EXERCISE OBJECTIVE.
Type out all the records word for word. Any pictures are to be left out.
────────────────
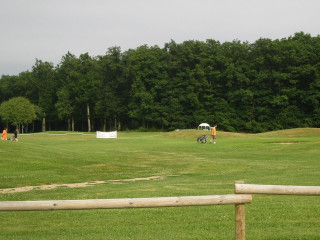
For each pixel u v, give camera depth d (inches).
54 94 4734.3
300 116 3686.0
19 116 4126.5
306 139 1744.6
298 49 3784.5
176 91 4124.0
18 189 645.3
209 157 1200.8
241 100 3865.7
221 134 2411.4
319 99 3639.3
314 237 290.5
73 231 328.5
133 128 4569.4
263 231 309.9
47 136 2952.8
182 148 1537.9
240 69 3964.1
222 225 336.5
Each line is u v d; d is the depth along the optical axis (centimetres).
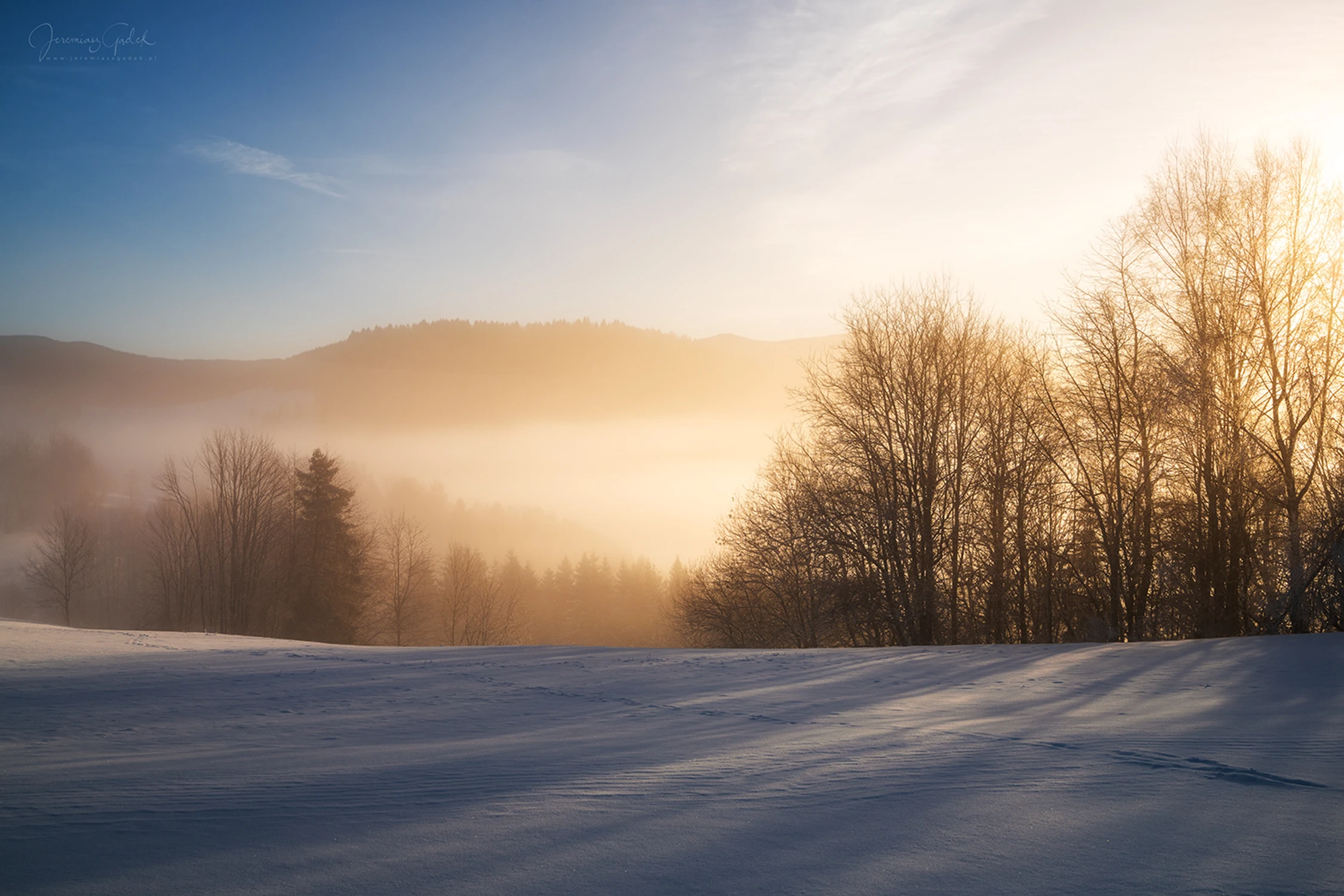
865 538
────────────────
YOUR SOLUTION.
For each pixel u v, give camera depth d (inches).
54 94 4734.3
300 116 3686.0
19 116 4126.5
306 139 1744.6
298 49 3784.5
176 91 4124.0
18 189 645.3
209 157 1200.8
241 100 3865.7
221 134 2411.4
319 99 3639.3
314 237 290.5
73 231 328.5
133 128 4569.4
263 231 309.9
47 136 2952.8
182 148 1537.9
240 69 3964.1
222 225 336.5
Each line is u v d; d is the depth along the optical axis (centimetres).
865 538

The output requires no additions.